The album BEFORE the latest one (yeah – the guy works fast) is a Posi-Tone release, streaming at Spotify, titled Square One. Charette has a devious sense of humor and that’s apparent right from the jaunty strut of the opening track, Aaight!, which eventually squares itself more or less into a swinging shuffle. Charette and Silberstein move more frantically yet purposefully over Ferber’s blistering yet nimble pulse on their take of Joe Henderson’s If, followed by the vintage soul-infused Three for Martina, a metrically tricky ballad with organ and then guitar holding to a warmly reflective mood.
People on Trains follows a wryly lyrical narrative: the subway takes its time pulling out of the station and then scurries along, fueled by the guitar, then the process repeats itself. It isn’t long before Charette throws in a New York-centric subway joke or two (the album cover pictures him chilling down under the Manhattan Bridge). Likewise, True Love kicks off slowly before Charette pulls it out of its balmy reverie, then Silberstein takes it back with a minimalist, practically Satie-esque solo. Then they get a swaying groove going with a warmly purposeful take of the Meters’ classic Ease Back, Silberstein adding droll wah-wah licks.

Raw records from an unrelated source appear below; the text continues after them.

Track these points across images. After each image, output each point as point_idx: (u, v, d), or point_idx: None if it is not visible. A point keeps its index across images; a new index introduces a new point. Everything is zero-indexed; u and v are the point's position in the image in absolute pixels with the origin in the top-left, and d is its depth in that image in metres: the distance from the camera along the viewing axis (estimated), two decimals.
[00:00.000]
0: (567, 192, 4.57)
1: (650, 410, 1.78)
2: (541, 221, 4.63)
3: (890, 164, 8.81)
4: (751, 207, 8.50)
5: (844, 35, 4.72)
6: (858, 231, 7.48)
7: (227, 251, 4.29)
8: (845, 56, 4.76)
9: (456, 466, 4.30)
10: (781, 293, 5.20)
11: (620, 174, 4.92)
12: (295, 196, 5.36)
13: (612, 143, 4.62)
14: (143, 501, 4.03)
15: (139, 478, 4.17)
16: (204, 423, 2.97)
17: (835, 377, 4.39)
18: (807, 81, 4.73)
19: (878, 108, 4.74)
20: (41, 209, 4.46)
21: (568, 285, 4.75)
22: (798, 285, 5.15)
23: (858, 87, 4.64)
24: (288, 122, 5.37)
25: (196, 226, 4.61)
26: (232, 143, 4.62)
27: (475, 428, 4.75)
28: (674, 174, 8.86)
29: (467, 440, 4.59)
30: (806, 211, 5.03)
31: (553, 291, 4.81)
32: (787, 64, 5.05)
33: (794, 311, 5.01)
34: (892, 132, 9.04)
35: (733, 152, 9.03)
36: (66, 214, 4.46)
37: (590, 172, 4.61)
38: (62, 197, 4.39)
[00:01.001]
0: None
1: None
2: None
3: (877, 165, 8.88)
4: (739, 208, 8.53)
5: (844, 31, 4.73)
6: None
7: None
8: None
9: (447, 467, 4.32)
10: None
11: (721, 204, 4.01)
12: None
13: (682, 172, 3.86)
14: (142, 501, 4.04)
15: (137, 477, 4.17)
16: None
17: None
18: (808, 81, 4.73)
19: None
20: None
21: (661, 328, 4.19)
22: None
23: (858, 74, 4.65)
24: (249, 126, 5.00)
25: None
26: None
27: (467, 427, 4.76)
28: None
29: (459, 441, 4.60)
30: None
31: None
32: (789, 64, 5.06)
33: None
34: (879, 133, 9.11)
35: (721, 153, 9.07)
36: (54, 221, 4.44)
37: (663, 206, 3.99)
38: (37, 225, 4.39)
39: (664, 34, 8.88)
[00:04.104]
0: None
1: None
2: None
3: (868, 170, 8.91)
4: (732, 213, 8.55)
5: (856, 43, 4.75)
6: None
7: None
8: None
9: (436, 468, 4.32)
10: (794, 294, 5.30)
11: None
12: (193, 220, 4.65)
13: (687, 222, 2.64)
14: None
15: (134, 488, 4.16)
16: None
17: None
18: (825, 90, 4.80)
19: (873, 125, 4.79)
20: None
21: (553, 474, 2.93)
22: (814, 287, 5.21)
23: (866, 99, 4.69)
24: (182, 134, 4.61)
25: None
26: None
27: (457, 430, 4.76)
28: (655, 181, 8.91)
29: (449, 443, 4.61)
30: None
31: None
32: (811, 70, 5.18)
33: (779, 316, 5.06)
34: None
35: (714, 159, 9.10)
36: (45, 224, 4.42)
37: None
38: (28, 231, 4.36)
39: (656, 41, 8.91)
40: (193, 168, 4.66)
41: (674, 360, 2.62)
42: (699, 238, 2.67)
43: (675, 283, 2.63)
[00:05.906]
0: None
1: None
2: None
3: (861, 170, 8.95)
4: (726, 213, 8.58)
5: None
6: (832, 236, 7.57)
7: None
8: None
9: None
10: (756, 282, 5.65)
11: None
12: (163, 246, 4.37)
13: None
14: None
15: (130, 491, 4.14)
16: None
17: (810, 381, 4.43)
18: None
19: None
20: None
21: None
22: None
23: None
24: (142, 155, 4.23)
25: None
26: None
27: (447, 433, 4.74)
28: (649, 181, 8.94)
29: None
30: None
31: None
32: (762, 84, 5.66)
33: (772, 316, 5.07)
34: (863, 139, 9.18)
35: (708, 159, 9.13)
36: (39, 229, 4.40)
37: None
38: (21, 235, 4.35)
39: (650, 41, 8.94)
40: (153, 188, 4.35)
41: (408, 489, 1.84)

Time Changes alludes to a famous Dave Brubeck album: it’s a jazz waltz with summery soul riffage. A Fantasy does much the same with trickier rhythms and spiraling solos from guitar and drums against Charette’s anthemic washes. Yei Fei is a blend of indie classical circularity and hints of airily eerie Jehan Alain church organ music: you might not think that something like this would work, but it does. Things You Don’t Mean mixes up a strutting New Orleans funk groove with a hardbop guitar attack and then an absolutely creepy quote and variations from the Alain songbook: it’s killing, Charette at his outside-the-box best. The album sprints to the finish line with Ten Bars for Eddie Harris, the most trad organ-lounge track here – but even that goes off the rails into a deliciously warped interlude. Who is the audience for this? People who like Dr. Lonnie Smith, jambands, funk and soul and sophisticated original jazz tunesmithing, which is ultimately what this is.